Supposed To
Confession: I’m not supposed to be contributing to this blog, or editing a magazine for that matter.
Why? Well, now that we’ve finished our fourth issue of COLLIDE I have exactly four issues worth of experience working on a magazine (or any other publication). No one is supposed to be a magazine editor with precisely zero experience. Especially not a 25-year-old who doesn’t know anything about anything. And yet here I am.
That got me thinking …
Will someone tell Tim Stevens and the rest of Granger Community Church that mega-churches are supposed to be middle-of-the-road, not edgy? And leave out the culture stuff, OK? Churches aren’t supposed to acknowledge what’s going on in the world around them.
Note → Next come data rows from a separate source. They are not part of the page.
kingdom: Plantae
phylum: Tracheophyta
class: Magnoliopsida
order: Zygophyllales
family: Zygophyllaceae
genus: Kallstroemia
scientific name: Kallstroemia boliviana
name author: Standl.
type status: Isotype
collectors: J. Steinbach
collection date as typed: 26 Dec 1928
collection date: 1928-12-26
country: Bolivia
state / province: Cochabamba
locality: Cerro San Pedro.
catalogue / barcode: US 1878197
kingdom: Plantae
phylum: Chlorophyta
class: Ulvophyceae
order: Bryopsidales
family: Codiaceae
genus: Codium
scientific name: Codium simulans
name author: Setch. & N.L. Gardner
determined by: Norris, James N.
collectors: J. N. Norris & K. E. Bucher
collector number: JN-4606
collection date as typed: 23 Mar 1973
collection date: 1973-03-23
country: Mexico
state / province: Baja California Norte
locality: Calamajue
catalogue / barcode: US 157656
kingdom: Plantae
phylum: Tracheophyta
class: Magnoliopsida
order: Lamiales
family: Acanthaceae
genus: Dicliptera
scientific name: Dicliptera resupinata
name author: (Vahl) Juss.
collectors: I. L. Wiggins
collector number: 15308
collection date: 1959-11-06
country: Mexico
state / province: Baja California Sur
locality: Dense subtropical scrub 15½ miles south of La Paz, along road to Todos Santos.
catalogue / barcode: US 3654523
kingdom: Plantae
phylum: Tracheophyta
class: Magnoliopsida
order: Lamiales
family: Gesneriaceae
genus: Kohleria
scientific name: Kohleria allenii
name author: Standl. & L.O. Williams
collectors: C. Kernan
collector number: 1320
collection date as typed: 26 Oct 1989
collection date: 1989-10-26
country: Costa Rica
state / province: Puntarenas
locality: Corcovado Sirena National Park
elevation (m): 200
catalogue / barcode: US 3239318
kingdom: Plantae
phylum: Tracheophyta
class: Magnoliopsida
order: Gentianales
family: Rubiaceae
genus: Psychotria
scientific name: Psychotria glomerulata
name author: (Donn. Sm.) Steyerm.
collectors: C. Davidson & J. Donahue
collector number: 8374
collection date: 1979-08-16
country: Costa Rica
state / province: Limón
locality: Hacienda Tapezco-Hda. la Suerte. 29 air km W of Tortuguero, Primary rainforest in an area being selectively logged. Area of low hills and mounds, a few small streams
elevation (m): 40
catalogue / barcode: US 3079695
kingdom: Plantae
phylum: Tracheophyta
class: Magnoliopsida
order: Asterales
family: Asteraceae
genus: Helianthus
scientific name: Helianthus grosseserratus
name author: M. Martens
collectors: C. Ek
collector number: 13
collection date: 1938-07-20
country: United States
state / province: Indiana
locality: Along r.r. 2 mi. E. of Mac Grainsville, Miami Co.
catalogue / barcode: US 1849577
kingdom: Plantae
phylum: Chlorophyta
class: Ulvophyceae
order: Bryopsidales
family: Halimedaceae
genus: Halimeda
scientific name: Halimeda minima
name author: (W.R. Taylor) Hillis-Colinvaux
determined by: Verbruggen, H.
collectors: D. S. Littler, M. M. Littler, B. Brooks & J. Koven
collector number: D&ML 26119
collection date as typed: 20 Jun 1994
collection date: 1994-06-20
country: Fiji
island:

Will someone tell Craig Groeschel, Bobby Gruenewald, Terry Storch, and the rest of LifeChurch.tv that churches are supposed to imitate, not innovate? Plus, a few satellite campuses are OK, but you’re not supposed to have more than 10. That’s ridiculous. (You’re not supposed to have “dot ____” after your name either, so try to work on that.)
Will someone tell Mark Batterson and National Community Church that people aren’t supposed to worship God in a movie theater?
Will someone tell Camron Ware that you’re supposed to project on screens, not on huge brick walls?
Will someone tell Rob Bell and NOOMA that Christian media isn’t supposed to have great production value? You’re not supposed to waste money shooting on film or waste time creating amazing art when the message is all that matters.
Will someone tell Shane Claiborne that best-selling books and cross-country speaking engagements are supposed to make you a lot of money?
Will someone tell Josh Jackson at Paste that Christians who start magazines about music and film are supposed to write about Christian music and Christian film?
In Christian culture it’s so easy to focus solely on how things are supposed to be done. Thank God he calls us beyond conventional thinking, beyond “supposed to.” Jesus wasn’t supposed to heal people on the Sabbath. Martin Luther wasn’t supposed to nail 95 theses to the door of a church. William Wilberforce wasn’t supposed to take on the slave trade in the British empire. But I’m grateful they did.
Sometimes, when we go against “supposed to,” great things can happen.